> DIRECTIONS
Rewrite the lines from the one containing "Rešavanje problema sa" through the end of the records, swapping "Tekstovi" for "Članci" and changing nothing else. Leave out the pictures.

> DATA TO EXAMINE
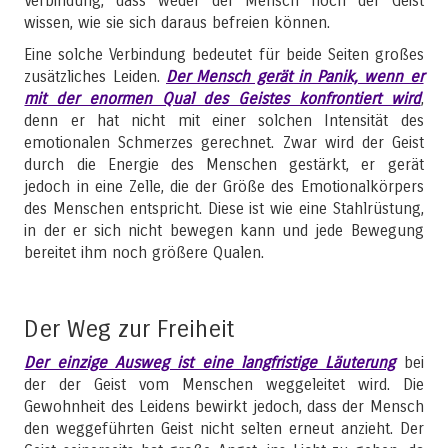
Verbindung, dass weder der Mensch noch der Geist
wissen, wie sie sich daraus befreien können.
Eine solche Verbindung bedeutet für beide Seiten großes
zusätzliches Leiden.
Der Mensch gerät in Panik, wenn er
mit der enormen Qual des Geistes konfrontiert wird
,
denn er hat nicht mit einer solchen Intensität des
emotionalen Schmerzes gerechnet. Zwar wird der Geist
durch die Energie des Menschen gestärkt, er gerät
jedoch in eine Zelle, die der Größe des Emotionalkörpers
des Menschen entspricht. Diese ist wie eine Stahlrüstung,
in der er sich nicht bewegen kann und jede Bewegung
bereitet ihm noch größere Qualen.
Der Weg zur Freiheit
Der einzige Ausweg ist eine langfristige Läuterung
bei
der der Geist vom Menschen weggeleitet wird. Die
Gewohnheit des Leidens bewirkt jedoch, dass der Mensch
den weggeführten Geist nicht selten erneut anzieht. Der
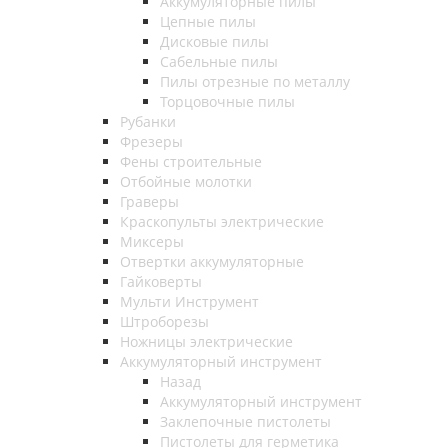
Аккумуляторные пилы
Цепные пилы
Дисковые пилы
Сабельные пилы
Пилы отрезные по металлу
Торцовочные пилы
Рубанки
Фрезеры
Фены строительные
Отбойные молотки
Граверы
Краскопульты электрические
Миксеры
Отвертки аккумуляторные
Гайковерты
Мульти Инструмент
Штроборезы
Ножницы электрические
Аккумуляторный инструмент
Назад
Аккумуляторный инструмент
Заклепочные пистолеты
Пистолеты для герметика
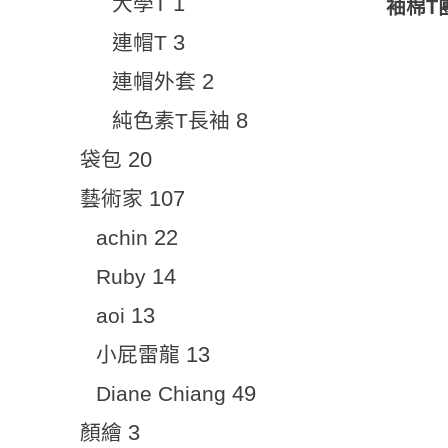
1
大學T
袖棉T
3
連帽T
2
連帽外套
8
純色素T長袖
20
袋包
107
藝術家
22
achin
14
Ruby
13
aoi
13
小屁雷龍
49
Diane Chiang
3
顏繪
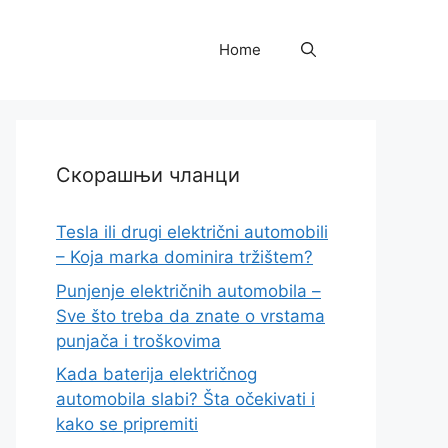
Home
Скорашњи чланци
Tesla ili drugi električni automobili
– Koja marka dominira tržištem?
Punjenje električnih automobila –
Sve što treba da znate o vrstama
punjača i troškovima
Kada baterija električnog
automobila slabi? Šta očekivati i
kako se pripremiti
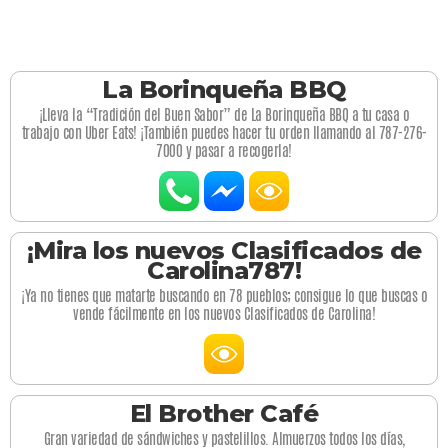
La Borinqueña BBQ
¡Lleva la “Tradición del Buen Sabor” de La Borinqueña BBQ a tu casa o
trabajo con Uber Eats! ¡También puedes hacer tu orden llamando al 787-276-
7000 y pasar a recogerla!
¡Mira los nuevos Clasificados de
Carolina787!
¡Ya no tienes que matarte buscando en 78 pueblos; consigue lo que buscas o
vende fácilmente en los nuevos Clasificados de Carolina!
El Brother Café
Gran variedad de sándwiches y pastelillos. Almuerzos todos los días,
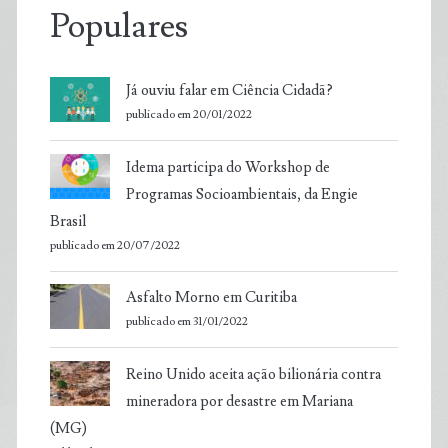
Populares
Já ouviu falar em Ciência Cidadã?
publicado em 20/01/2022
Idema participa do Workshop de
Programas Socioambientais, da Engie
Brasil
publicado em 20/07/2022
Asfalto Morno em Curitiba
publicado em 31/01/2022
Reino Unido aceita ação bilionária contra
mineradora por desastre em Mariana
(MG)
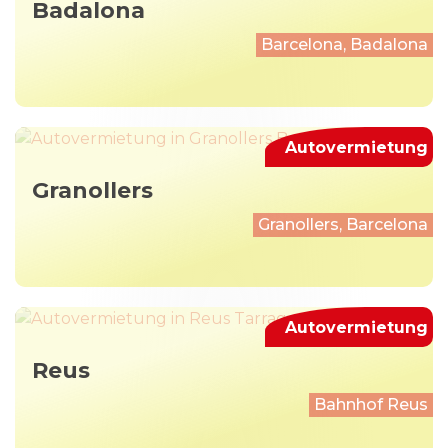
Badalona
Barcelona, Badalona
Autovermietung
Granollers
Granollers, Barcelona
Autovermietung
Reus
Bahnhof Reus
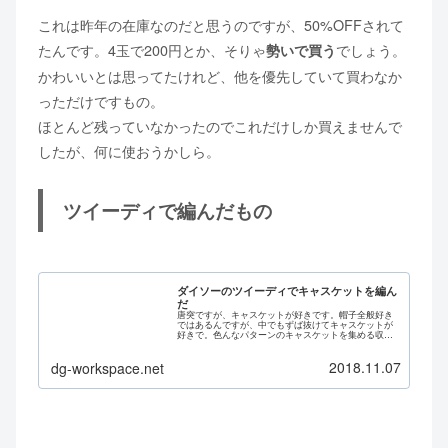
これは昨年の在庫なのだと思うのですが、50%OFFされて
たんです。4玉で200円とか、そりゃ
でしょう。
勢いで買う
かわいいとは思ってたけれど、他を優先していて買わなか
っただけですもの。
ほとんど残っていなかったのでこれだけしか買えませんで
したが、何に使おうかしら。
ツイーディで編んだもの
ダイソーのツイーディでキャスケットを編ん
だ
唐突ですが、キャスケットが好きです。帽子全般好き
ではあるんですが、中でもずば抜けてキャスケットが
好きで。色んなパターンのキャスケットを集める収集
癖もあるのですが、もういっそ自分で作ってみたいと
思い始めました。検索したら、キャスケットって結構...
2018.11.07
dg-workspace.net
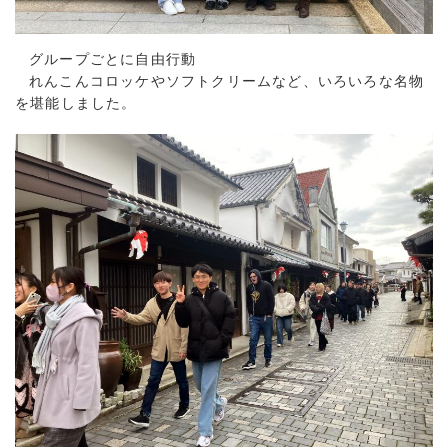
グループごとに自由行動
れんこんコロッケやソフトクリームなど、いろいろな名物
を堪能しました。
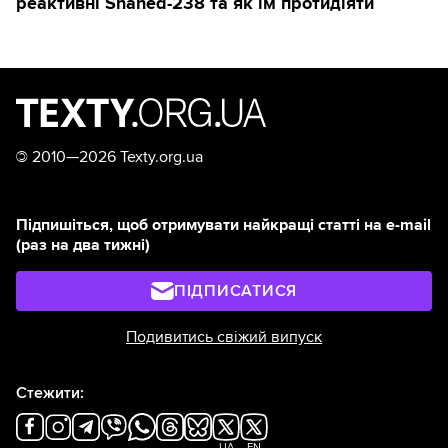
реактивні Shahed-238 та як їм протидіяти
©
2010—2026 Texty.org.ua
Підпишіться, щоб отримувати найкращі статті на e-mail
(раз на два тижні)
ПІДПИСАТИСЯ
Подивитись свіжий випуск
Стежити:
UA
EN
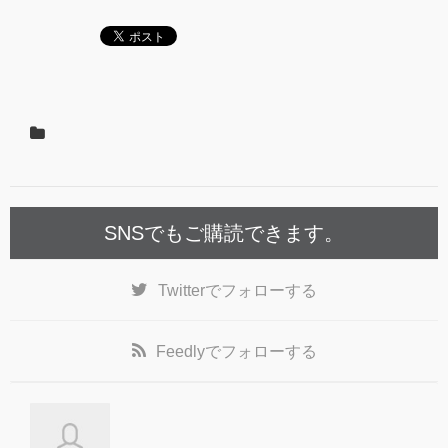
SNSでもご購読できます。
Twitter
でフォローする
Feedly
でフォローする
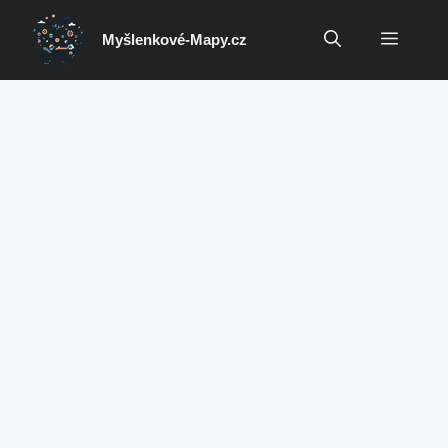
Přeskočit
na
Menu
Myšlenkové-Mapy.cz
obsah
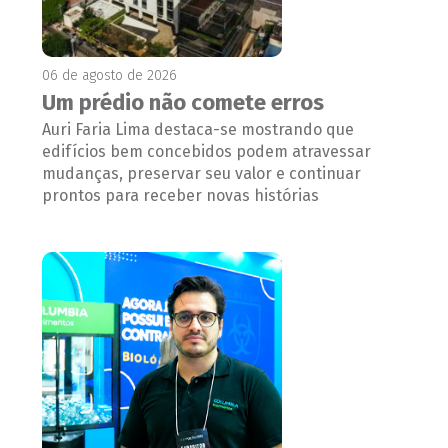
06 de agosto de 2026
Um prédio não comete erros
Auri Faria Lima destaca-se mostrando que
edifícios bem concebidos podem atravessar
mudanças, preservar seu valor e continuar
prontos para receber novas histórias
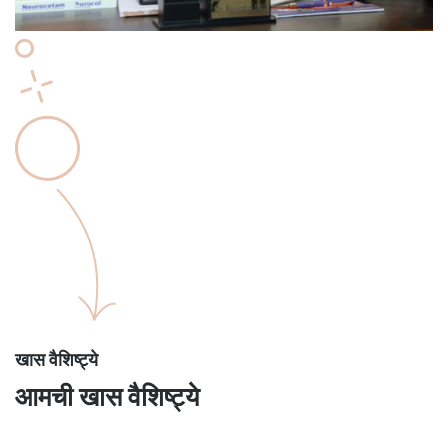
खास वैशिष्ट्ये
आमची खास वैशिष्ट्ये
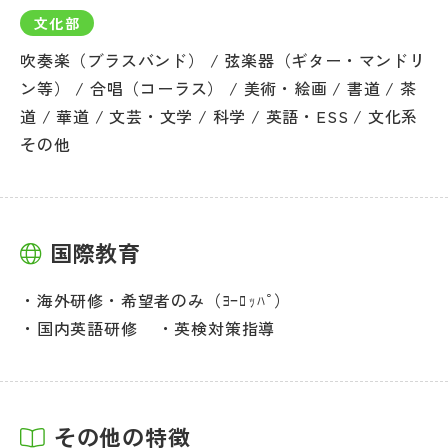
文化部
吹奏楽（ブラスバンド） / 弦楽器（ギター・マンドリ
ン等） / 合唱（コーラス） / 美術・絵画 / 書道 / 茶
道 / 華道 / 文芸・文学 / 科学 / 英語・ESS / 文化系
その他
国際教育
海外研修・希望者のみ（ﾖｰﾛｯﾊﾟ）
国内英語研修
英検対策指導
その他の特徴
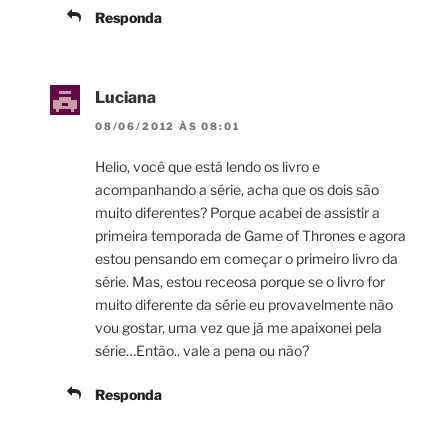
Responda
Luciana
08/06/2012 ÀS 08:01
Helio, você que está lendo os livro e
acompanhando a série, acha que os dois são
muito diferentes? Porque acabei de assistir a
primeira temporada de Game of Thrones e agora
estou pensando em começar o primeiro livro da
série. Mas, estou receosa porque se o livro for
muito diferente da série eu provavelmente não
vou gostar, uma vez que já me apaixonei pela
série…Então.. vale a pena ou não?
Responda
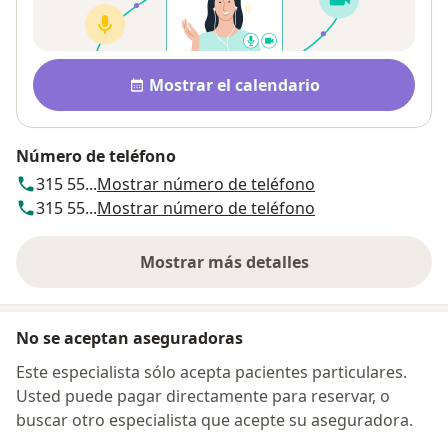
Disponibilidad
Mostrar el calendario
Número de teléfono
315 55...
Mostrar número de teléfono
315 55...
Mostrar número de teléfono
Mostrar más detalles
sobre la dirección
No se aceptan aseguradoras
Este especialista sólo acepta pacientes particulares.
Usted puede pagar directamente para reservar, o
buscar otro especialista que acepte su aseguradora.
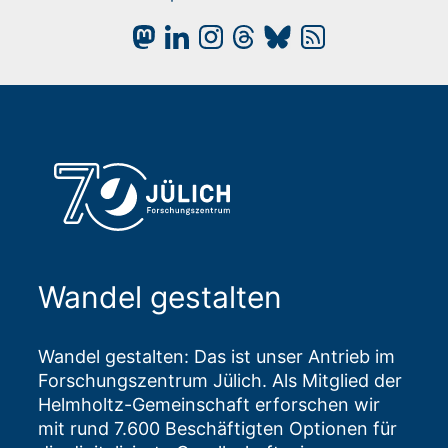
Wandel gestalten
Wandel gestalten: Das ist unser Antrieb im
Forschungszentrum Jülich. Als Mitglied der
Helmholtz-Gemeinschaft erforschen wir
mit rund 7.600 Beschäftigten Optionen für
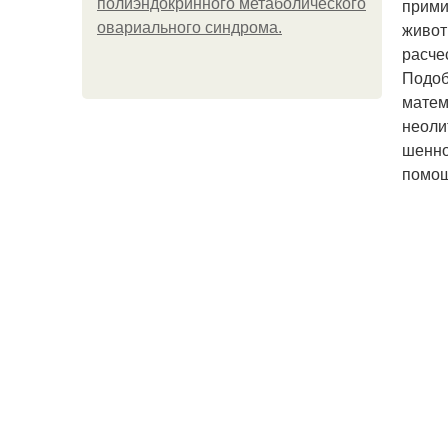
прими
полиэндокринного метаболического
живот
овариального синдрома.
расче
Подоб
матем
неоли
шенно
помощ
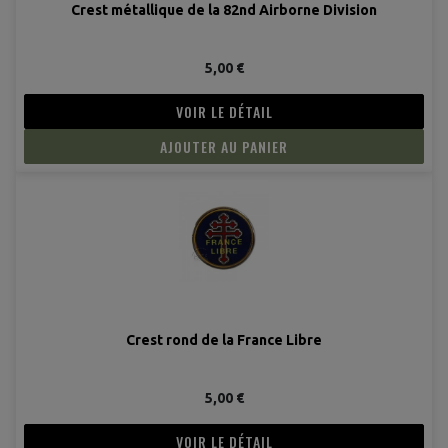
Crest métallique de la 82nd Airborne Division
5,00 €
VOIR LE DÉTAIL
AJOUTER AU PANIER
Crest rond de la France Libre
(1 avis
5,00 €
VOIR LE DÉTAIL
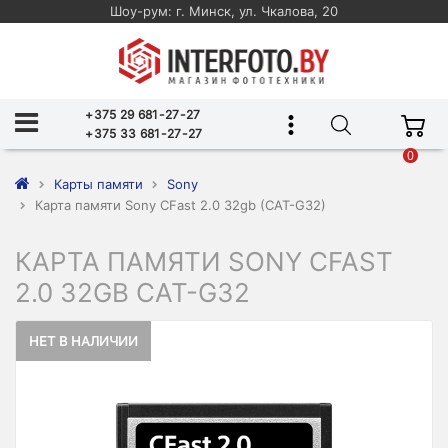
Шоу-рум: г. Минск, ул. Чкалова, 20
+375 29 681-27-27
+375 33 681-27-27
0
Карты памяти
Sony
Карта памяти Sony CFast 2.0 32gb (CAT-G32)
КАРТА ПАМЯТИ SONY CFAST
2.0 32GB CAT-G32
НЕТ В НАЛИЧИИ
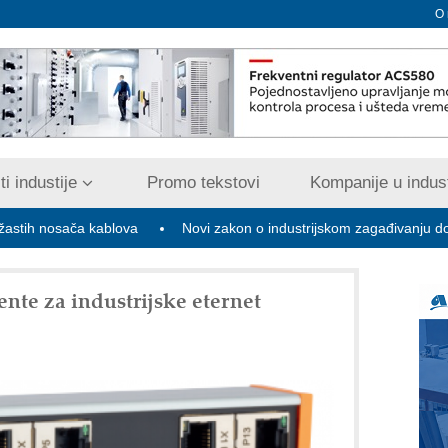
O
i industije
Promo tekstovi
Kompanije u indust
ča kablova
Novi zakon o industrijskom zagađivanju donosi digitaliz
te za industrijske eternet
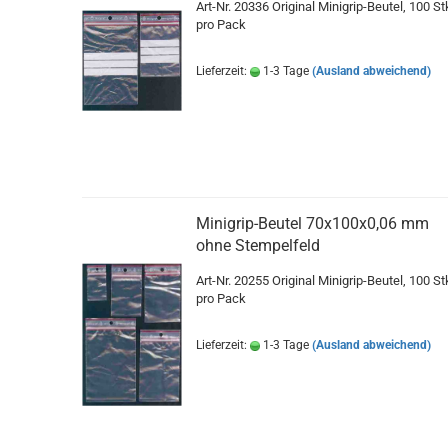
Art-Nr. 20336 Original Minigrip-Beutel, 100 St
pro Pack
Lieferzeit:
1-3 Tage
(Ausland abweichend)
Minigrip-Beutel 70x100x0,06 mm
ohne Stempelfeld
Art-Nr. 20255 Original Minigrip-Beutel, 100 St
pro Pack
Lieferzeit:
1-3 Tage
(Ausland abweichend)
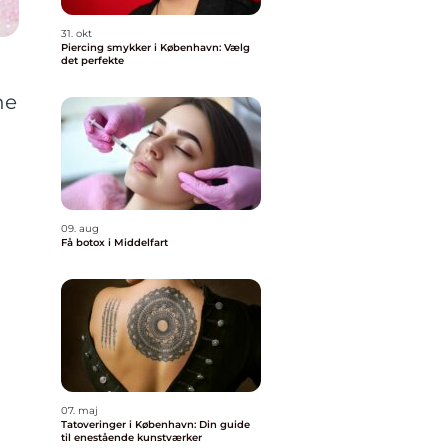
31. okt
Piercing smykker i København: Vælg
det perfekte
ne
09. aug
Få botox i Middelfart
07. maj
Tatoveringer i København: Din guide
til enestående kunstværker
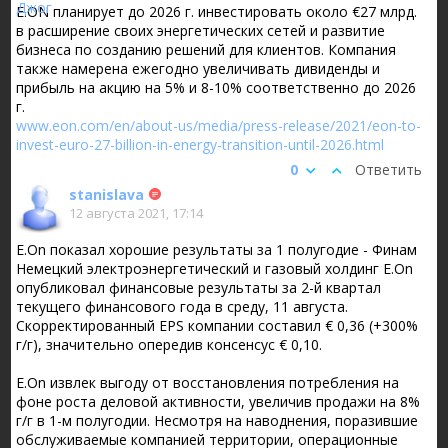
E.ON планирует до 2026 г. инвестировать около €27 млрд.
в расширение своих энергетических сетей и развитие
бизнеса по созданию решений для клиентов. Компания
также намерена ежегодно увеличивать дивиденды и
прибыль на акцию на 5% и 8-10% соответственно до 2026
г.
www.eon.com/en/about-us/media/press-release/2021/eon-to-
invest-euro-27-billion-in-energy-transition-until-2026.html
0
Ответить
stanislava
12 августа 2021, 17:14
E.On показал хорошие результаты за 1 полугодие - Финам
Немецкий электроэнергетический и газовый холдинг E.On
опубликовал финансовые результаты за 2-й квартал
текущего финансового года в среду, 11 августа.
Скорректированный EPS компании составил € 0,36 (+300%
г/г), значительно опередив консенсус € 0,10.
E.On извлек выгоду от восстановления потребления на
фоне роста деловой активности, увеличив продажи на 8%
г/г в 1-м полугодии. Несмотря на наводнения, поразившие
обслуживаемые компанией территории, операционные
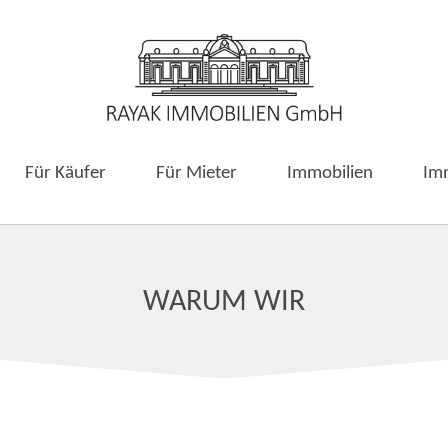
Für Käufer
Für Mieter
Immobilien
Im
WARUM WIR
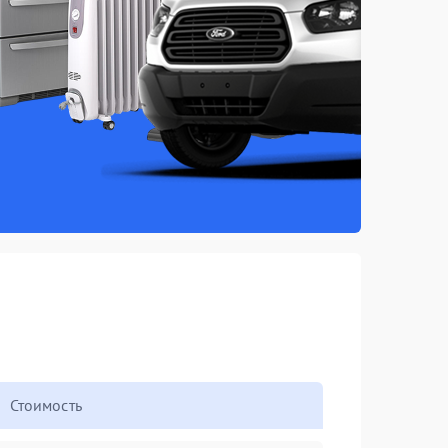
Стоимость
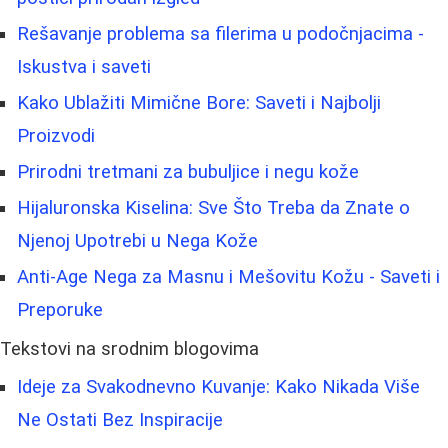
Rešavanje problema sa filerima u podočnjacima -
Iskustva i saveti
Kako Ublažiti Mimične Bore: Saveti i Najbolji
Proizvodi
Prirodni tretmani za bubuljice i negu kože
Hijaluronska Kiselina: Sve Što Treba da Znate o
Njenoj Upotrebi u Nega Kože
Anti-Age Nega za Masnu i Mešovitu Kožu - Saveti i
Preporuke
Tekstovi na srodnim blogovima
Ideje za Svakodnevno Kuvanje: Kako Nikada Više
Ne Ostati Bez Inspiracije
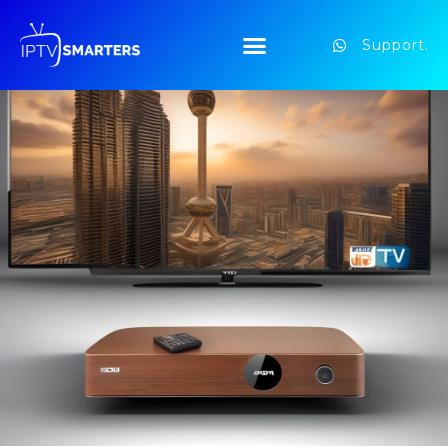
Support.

> ANSWER AREA
Rešavanje problema sa filerima u podočnjacima -
Iskustva i saveti
Kako Ublažiti Mimične Bore: Saveti i Najbolji
Proizvodi
Prirodni tretmani za bubuljice i negu kože
Hijaluronska Kiselina: Sve Što Treba da Znate o
Njenoj Upotrebi u Nega Kože
Anti-Age Nega za Masnu i Mešovitu Kožu - Saveti i
Preporuke
Članci na srodnim blogovima
Ideje za Svakodnevno Kuvanje: Kako Nikada Više
Ne Ostati Bez Inspiracije
Support.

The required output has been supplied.